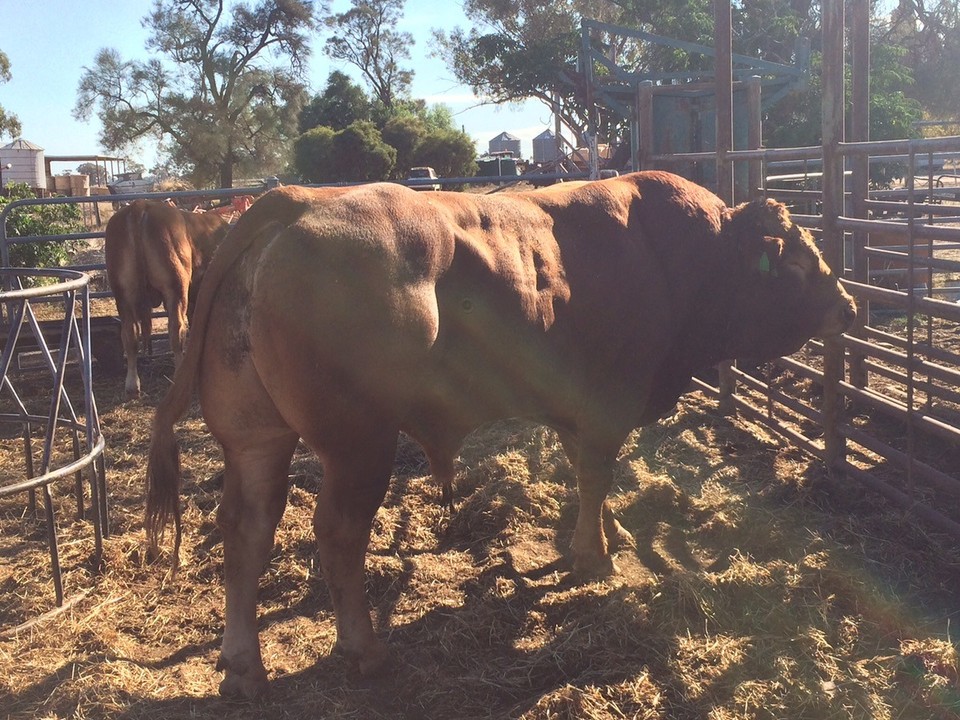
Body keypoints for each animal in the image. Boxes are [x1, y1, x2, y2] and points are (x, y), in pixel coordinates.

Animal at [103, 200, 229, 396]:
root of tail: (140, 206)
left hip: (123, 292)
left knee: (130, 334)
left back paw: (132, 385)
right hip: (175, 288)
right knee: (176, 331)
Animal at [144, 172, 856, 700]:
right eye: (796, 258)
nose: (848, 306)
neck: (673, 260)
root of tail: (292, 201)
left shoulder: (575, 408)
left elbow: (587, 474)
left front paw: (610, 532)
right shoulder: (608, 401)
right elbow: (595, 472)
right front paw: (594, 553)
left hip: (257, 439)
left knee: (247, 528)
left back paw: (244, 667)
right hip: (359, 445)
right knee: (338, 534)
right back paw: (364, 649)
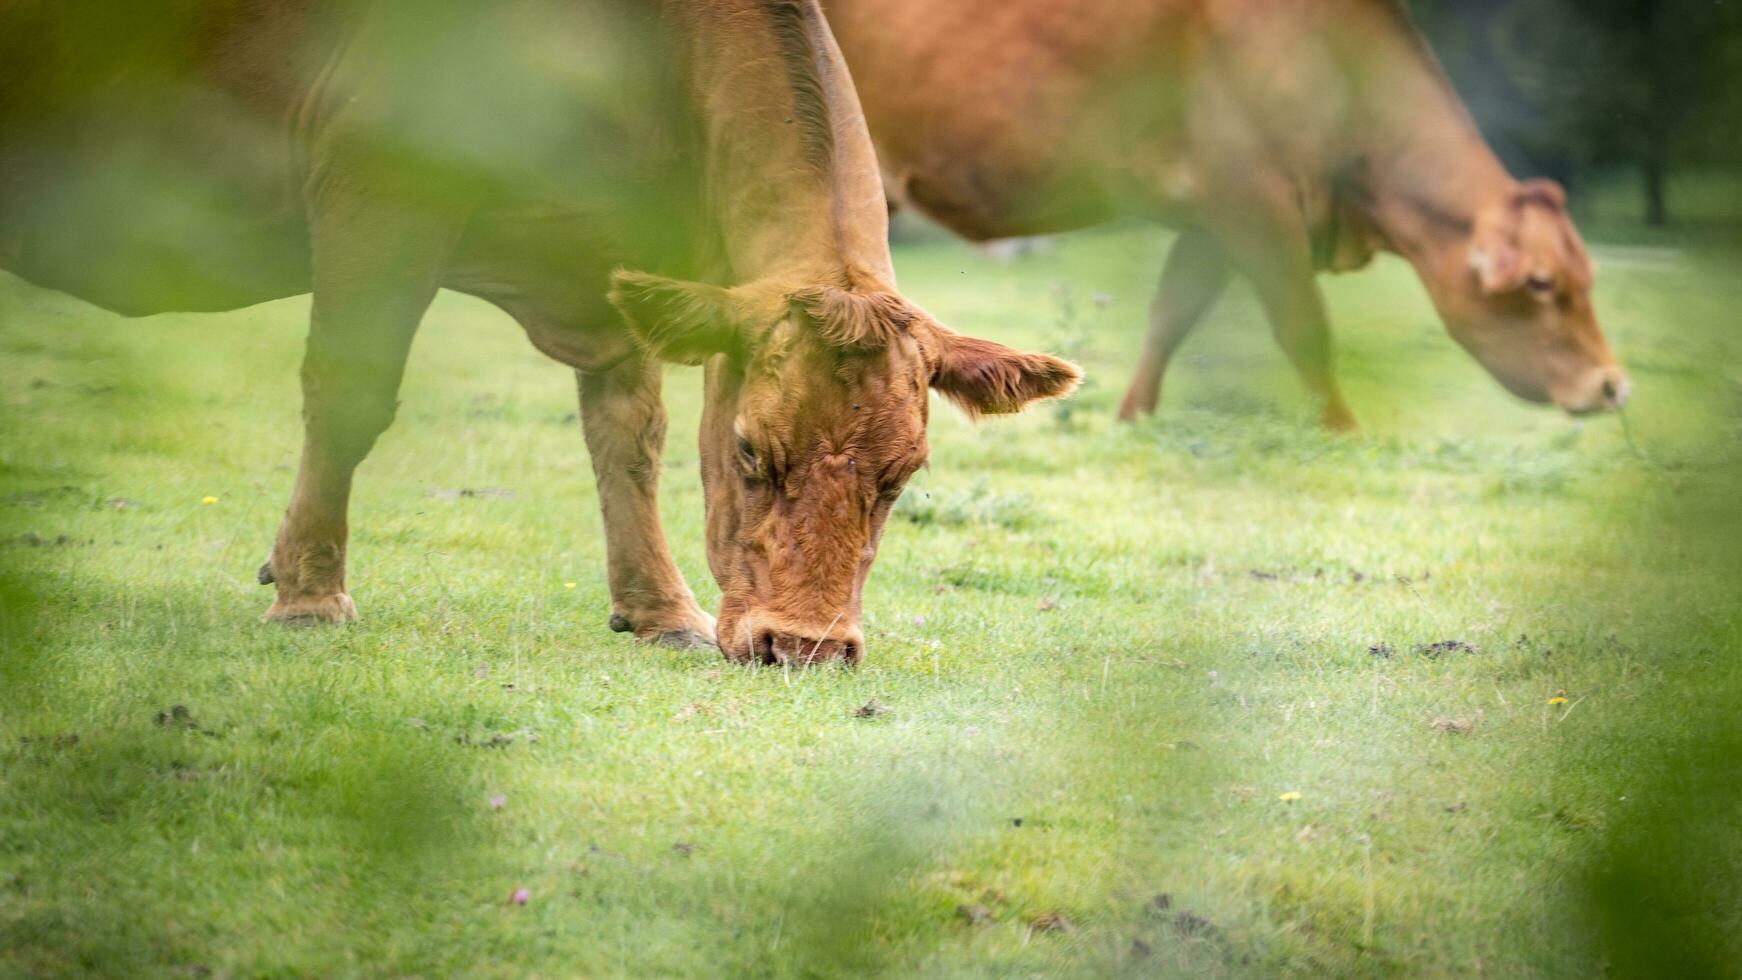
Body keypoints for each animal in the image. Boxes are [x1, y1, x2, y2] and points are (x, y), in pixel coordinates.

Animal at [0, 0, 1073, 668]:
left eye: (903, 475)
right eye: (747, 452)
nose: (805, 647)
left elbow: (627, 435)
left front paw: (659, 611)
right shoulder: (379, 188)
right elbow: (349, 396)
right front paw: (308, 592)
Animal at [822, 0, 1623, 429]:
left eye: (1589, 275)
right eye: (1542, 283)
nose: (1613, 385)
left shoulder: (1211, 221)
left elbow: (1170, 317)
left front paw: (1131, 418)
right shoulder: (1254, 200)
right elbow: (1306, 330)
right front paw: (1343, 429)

==

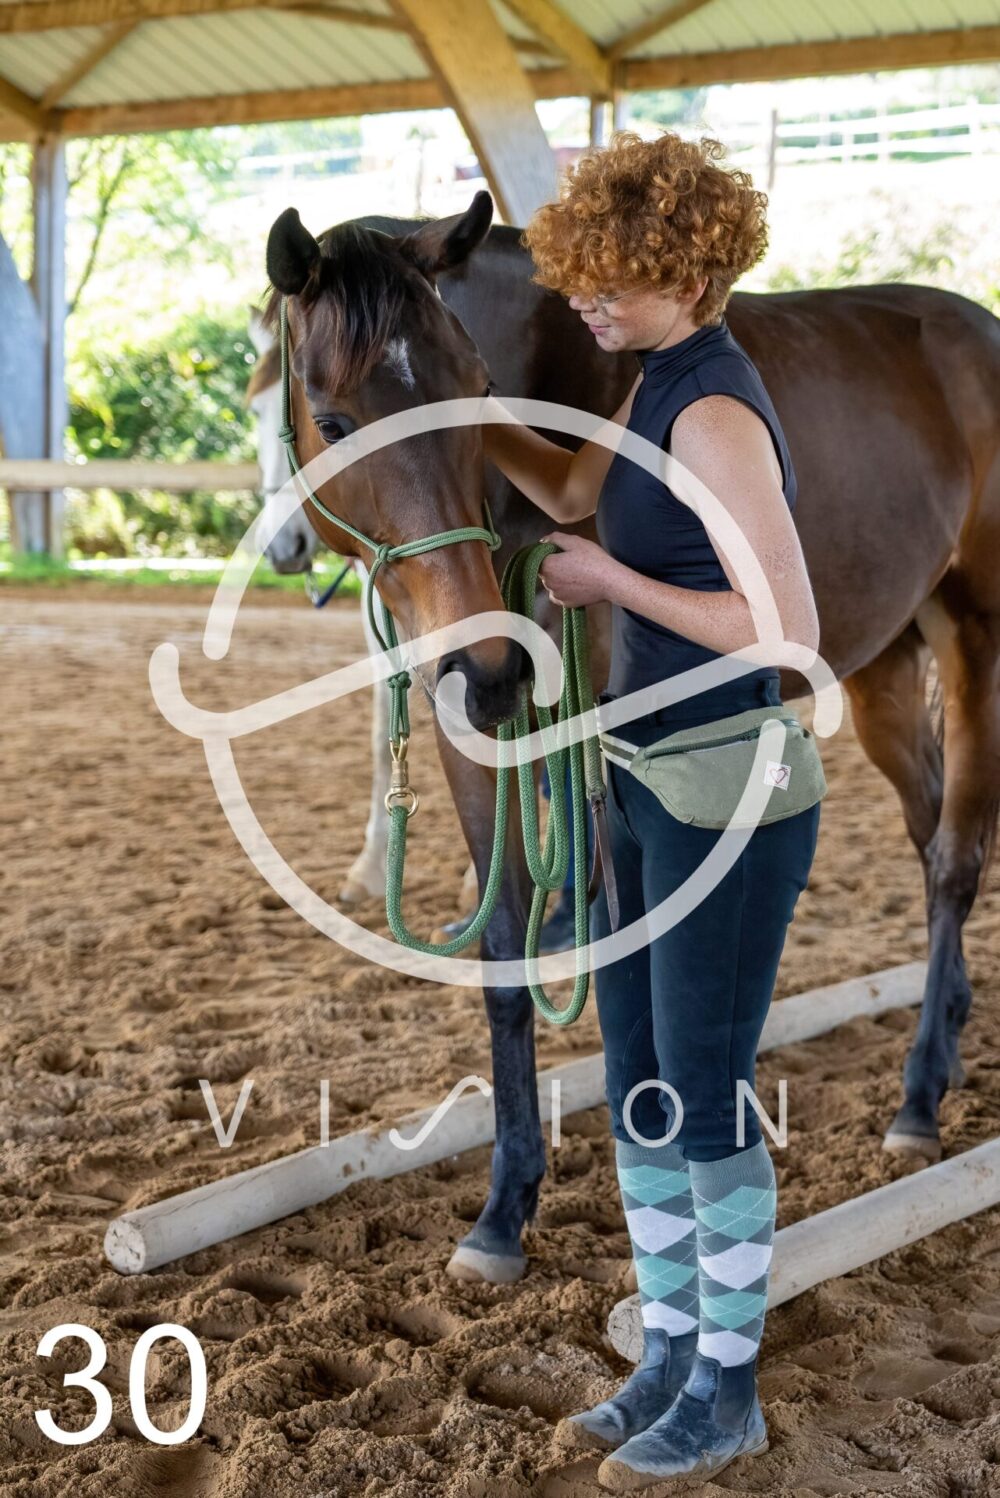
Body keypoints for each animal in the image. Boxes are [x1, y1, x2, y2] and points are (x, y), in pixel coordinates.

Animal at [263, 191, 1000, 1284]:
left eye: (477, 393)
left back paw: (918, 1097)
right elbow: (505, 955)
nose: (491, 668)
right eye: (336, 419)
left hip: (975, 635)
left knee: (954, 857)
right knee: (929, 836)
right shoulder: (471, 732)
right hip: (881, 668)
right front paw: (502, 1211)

--

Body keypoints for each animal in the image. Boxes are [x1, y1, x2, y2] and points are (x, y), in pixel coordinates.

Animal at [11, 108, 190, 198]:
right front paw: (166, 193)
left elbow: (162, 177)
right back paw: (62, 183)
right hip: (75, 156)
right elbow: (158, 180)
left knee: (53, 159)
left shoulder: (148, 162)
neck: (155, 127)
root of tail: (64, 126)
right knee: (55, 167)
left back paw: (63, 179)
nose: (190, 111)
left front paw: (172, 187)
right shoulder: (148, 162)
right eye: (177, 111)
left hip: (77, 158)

--- AIM OF THE EXERCISE ---
Write out exactly the lines above between the line with "root of tail: (292, 201)" and the line with "right hip: (359, 445)", inclusive, and nothing beyond them.

--- SOLUTION FOR THIS EXERCISE ---
root of tail: (292, 201)
left shoulder: (575, 408)
left elbow: (587, 474)
left front paw: (610, 532)
right shoulder: (608, 401)
right elbow: (595, 472)
right front paw: (594, 553)
left hip: (257, 439)
left knee: (247, 528)
left back paw: (244, 667)
right hip: (359, 445)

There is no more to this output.